By Logan R.R. Perkins, Director

The Priorities Institute, Denver, CO

January 2000

One problem with downtown Denver is that there's too much concrete. There's precious little greenery, no pocket parks, and no water. In great cities there are more aesthetically unique and pedestrian oriented areas. It's time to start planning for a better downtown Denver. With a creative vision Denver can be transformed into a truly first class destination.

Let's imagine it's the year 2020. What could Denver look like? First, eliminate street level automobile traffic in the 36 square blocks between 14th St. and 18th St., and between Glenarm (or Court) and Blake. These areas would be converted into pedestrian oriented walking areas with the attention to detail one finds in Singapore or Disneyworld.

16th Street Mall

All existing surface parking lots would be converted to pedestrian oriented pocket parks with kiosks and sculpture gardens and a few shopping conveniences and cultural attractions. Eliminating cars means the virtual elimination of the internal combustion engine and its air pollution in the downtown core.

Eliminating air pollution would open the option to a partially covered downtown, with retracting glass or plexiglass roofs, thereby allowing for greater year round temperature controls. This would allow greater landscaping possibilities, including flowing tropical plants. All downtown businesses would benefit from greater energy efficiency.

San Antonio - Nov. 1999

A wonderful feature of San Antonio and Amsterdam are the wonderful canals. Being relatively flat, Denver could conceivably incorporate a circular canal along 14th and 18th streets or 17th and 15th streets, with a connection along Curtis or Champa, and along Welton or Glenarm. The canal could be approximately two lanes wide, large enough for scenic gondola rides. There would be plenty of space on the sides to incorporate some green vegetation, and larger sidewalks than the often claustrophically narrow ones along San Antonio's Riverwalk.

Parking for downtown would be in outlying parking lots, including Coors Fields giant lots that sit empty most of the year. Frequent and free shuttles or trolleys would run from the lots to the city center. Other lots could include Elitch Gardens, the Pepsi Center, Mile Hi Stadium and McNichols arena. Some multi-story parking units would need to be added to these lots. Underground passages would lead to existing downtown parking garages, and would allow delivery vehicles to service businesses.

From downtown, not only would there be the light rail to Littleton and DTC, but other routes would run along Walnut, out to DIA, to Cherry Creek and Parker, up 36 to Boulder, up 25 to Thornton, out 70 to Arvada and Golden, and outwards to the mountain resorts. If you can identify downtown Aurora, have one head out there also!

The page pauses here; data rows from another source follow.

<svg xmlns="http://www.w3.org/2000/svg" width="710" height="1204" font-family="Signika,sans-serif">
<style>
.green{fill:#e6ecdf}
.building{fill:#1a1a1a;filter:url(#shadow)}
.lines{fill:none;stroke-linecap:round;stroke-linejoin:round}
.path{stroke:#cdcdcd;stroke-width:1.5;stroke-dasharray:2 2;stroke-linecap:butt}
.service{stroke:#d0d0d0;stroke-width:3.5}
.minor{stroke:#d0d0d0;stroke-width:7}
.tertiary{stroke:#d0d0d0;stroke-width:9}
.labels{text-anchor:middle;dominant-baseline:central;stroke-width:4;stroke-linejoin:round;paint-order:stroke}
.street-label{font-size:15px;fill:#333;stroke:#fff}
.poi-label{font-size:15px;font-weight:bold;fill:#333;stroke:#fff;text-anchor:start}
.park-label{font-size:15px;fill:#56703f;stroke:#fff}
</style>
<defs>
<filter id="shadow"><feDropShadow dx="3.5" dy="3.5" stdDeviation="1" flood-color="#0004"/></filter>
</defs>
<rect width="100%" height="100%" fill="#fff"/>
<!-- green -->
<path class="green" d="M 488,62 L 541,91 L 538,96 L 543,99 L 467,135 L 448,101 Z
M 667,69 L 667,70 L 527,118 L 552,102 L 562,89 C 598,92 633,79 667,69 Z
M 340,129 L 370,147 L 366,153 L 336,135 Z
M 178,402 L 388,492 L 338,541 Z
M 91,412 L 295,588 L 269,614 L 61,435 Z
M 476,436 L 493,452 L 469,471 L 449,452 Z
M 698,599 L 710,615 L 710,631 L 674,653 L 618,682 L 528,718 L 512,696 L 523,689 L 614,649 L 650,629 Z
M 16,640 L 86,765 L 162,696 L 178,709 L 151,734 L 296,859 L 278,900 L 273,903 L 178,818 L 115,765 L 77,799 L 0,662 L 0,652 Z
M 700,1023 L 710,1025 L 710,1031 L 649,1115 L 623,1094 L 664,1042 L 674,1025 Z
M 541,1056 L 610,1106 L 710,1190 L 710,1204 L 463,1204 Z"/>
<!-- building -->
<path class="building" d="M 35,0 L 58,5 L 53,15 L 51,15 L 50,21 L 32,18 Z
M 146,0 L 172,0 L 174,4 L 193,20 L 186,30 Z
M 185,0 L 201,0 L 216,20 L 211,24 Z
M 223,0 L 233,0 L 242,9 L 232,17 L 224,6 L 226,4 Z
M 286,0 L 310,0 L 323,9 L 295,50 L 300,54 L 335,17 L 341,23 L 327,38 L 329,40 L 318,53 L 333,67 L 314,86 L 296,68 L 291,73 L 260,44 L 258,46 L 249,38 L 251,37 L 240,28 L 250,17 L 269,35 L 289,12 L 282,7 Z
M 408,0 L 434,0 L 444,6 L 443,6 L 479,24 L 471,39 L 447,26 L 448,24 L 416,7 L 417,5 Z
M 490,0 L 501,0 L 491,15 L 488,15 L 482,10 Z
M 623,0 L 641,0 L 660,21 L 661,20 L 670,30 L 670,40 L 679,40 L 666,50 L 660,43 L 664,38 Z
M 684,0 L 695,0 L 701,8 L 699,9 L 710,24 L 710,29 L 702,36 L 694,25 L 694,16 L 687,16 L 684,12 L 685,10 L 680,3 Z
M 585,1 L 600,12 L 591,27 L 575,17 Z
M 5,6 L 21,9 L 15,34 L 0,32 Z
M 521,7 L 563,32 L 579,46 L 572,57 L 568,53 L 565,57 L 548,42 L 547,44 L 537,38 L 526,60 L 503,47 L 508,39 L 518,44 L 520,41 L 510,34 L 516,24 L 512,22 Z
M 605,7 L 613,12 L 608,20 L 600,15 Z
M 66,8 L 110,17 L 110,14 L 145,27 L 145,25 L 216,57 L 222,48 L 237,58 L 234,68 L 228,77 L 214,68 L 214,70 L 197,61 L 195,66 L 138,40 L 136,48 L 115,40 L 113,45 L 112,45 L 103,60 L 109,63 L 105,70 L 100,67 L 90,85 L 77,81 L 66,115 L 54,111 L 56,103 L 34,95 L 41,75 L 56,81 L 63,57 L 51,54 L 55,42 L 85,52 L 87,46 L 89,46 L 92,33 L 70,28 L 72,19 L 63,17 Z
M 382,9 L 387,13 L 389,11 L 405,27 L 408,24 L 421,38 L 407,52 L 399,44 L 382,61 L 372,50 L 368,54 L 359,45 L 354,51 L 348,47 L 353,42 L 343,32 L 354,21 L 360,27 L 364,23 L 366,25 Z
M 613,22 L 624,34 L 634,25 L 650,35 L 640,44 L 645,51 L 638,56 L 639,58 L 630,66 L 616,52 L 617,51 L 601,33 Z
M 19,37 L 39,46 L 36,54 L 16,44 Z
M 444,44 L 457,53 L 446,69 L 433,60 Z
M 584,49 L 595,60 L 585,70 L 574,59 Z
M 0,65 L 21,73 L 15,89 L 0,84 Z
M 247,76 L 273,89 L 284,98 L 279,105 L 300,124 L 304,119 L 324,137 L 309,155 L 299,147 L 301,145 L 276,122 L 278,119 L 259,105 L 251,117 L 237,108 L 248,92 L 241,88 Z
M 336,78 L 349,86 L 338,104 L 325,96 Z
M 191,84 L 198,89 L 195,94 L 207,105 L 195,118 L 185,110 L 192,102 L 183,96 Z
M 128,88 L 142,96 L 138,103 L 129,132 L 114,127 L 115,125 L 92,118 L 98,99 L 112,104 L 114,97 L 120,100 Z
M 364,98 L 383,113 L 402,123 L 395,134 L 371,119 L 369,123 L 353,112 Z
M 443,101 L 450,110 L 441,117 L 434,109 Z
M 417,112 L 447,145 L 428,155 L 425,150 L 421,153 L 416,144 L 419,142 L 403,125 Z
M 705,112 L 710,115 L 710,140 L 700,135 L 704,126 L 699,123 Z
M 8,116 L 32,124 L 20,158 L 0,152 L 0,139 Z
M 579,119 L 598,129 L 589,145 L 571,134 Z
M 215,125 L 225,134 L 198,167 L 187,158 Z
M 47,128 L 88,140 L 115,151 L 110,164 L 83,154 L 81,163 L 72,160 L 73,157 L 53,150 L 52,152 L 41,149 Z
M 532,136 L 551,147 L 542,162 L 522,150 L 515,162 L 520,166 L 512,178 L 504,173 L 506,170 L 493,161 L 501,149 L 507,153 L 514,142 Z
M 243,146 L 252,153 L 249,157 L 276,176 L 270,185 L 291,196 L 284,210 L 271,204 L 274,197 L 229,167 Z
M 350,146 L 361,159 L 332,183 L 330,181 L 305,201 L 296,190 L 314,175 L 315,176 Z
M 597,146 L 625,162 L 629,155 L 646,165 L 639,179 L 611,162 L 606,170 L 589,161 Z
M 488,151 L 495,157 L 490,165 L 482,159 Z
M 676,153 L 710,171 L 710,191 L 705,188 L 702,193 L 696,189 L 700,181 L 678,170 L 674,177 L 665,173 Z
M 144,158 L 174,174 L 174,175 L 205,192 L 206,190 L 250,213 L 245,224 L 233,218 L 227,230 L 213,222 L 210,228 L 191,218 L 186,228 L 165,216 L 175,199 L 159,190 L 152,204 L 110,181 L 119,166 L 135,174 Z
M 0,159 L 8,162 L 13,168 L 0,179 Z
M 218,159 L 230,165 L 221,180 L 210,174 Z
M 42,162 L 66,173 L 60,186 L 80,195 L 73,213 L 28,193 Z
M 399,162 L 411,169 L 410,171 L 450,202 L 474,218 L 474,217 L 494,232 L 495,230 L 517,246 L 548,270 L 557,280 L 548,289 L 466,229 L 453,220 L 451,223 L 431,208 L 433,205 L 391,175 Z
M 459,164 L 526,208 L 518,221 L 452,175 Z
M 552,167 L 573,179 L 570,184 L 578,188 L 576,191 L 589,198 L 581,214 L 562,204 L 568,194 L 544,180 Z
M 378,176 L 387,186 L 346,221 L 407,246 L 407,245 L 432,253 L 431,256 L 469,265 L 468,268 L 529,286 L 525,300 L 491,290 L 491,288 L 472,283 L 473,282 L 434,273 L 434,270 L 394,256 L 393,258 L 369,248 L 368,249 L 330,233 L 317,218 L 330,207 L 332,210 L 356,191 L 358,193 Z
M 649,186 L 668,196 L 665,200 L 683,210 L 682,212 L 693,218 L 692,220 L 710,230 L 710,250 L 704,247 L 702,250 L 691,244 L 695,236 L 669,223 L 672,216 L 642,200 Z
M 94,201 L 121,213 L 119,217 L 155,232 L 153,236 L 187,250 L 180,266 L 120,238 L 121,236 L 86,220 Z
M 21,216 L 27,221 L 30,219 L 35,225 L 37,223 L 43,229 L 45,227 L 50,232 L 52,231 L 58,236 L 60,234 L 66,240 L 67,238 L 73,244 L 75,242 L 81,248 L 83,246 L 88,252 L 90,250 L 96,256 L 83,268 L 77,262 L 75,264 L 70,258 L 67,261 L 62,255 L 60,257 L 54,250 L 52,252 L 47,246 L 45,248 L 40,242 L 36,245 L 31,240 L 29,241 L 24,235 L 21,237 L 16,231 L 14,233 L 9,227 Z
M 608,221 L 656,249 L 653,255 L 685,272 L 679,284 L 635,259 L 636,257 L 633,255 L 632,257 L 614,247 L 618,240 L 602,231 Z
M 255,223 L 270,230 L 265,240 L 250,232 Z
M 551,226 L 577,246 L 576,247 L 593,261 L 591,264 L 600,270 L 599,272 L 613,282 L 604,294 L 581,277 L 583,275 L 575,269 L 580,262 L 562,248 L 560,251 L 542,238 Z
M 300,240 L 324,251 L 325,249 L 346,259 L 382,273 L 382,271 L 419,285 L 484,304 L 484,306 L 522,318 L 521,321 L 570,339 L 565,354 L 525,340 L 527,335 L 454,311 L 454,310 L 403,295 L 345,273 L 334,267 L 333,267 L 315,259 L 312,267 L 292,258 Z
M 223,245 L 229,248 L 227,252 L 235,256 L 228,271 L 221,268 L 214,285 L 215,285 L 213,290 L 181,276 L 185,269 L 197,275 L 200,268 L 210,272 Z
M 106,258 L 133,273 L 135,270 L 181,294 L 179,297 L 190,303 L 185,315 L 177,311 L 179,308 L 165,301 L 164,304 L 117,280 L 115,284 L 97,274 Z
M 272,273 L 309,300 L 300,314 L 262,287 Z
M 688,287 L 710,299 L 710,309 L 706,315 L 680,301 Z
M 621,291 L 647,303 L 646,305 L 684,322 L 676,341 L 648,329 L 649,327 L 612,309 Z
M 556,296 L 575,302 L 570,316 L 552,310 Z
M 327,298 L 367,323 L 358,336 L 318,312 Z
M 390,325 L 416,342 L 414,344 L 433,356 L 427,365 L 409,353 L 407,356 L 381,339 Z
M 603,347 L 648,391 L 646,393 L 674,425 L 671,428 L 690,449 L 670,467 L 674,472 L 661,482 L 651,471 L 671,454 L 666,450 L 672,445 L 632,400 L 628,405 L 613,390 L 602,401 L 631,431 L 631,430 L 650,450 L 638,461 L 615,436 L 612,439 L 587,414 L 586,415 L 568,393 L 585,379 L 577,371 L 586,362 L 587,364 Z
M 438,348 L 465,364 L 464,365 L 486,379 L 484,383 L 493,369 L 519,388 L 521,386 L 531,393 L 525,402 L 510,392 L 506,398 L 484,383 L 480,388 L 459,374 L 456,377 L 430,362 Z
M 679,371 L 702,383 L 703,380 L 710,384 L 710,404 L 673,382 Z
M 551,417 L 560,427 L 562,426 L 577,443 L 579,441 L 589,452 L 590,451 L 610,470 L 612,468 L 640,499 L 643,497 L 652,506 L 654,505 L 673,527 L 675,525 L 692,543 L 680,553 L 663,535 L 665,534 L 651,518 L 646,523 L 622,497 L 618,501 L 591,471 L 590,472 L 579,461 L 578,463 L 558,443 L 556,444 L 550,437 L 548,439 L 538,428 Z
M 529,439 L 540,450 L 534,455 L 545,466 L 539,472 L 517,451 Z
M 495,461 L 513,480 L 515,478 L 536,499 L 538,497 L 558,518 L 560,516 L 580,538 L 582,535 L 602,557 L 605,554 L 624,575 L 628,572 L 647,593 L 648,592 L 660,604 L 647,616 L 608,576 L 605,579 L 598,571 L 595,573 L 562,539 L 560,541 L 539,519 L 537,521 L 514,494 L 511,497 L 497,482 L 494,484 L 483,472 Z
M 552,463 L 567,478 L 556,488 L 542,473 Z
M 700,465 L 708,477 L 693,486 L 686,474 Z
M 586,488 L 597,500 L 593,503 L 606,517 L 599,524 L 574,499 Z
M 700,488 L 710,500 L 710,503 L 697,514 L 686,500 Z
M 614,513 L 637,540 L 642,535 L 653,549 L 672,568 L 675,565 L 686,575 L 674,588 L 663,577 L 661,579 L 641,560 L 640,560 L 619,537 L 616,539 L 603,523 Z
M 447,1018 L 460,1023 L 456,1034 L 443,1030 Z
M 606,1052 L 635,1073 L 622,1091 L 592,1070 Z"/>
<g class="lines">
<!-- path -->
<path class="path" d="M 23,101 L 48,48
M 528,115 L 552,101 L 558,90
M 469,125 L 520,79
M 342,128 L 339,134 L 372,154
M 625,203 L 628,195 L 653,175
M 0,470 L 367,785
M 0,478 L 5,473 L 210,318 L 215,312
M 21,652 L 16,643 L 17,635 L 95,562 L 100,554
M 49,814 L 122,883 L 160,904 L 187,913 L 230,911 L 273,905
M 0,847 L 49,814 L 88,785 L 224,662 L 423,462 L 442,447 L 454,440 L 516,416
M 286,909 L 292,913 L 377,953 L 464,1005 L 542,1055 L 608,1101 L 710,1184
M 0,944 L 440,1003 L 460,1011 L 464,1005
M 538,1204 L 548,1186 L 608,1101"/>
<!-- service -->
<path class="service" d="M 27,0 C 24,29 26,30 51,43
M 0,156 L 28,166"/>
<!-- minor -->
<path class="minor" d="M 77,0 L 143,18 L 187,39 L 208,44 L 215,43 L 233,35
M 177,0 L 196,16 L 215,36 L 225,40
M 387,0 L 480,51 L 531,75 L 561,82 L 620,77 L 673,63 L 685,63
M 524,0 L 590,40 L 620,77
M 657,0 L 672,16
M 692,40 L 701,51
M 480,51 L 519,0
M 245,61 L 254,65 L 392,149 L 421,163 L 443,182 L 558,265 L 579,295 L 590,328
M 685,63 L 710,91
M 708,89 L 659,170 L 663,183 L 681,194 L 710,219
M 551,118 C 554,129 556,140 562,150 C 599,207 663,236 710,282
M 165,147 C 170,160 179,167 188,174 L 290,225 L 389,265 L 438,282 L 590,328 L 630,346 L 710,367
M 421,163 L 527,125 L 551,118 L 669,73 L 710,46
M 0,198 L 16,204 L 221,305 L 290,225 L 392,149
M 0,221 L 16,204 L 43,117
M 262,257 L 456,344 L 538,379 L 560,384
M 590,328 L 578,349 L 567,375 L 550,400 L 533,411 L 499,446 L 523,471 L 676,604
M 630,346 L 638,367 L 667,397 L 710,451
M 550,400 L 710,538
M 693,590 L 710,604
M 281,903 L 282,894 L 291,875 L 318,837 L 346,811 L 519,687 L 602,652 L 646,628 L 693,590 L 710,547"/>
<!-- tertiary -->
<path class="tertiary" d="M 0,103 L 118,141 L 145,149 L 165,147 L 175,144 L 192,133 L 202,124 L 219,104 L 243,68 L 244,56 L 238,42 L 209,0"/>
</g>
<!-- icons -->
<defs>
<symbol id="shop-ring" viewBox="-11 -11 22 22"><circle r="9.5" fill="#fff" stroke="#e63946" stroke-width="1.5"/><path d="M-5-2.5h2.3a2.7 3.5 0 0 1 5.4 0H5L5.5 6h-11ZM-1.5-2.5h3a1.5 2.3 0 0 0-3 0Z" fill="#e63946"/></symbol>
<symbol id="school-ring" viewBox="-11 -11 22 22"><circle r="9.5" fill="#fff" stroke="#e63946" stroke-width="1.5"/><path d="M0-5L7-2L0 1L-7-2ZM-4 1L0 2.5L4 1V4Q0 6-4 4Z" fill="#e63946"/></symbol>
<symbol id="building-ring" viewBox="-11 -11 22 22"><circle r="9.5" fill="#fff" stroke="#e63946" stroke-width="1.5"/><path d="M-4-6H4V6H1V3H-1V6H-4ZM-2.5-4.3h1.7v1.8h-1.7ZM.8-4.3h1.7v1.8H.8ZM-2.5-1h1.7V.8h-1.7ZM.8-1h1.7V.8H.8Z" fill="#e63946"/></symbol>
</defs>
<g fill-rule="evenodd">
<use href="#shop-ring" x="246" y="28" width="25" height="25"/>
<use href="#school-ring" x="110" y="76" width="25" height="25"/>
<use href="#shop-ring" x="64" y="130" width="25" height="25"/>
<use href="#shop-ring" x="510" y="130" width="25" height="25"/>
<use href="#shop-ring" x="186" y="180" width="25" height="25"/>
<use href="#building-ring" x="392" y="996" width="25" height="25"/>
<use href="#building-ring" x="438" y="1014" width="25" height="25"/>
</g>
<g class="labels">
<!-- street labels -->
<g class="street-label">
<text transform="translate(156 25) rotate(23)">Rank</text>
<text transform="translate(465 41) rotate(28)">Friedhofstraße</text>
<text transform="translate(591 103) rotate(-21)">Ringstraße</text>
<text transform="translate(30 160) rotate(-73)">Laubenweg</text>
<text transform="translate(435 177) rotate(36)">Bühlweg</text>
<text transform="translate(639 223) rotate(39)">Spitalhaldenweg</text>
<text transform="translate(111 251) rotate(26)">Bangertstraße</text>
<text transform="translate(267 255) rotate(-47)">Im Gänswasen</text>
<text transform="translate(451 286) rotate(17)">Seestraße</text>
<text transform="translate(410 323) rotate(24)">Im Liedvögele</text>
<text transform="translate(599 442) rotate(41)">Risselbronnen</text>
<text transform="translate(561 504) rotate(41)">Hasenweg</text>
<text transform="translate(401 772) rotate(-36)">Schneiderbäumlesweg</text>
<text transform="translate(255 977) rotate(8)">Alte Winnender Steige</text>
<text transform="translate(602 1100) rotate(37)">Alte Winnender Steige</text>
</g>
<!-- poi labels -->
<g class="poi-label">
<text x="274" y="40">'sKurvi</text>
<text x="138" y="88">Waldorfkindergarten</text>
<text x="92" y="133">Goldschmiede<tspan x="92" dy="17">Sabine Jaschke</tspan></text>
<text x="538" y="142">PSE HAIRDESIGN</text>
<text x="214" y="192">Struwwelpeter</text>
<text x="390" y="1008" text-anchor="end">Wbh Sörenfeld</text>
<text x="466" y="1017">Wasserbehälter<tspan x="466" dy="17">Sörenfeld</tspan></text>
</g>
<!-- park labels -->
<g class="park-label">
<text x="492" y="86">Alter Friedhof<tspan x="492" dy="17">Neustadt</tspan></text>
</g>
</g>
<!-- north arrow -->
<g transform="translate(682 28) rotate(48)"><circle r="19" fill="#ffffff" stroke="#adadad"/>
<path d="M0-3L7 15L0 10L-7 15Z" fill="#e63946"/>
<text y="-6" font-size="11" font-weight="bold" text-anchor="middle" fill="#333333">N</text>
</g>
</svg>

Various projects around downtown Denver are increasing its livability and tourist attractiveness. The development planned for the Central Platte Valley will offer over 1600 new residences in a semi-pedestrian oriented area with some mixed-use zoning and new river front parkland. Other developments from LoDo to the Baker District represent an enormous interest in making Denver a more exciting place to live and visit.

The downtown core has the opportunity to not just follow suit, but to create one of the most comfortable and unique downtowns on earth. This cowtown can become an urban renaissance leader with more greenery, a greater pedestrian orientation, year round temperature control, a scenic canal, and alternative transportation options. By incorporating such features Denver could model a higher quality of life for residents and become a spectacular tourist and business destination.

Design competitions for various segments of the plan could be set for students, private professionals and city planners. A public forum could be set to review and select different project preferences.

If this modest proposal sounds outlandish, just remember the initial reactions to building Coors Stadium, or DIA, or the Eisenhower tunnel. Everything has its price, including maintenance of the Mousetrap, building light rail, and upgrading telecommunications wires throughout the city.

Do we want to maintain a cold, concrete, automobile oriented downtown, or do we want a first class downtown to be proud of and that will pay for itself through increased property values and steady visitors? Do we want our city's core to be mediocre compared to your average suburban mall, or do we want downtown Denver to stand apart as a world class destination? It's not too late to creatively plan for a better future for ourselves and our grandchildren.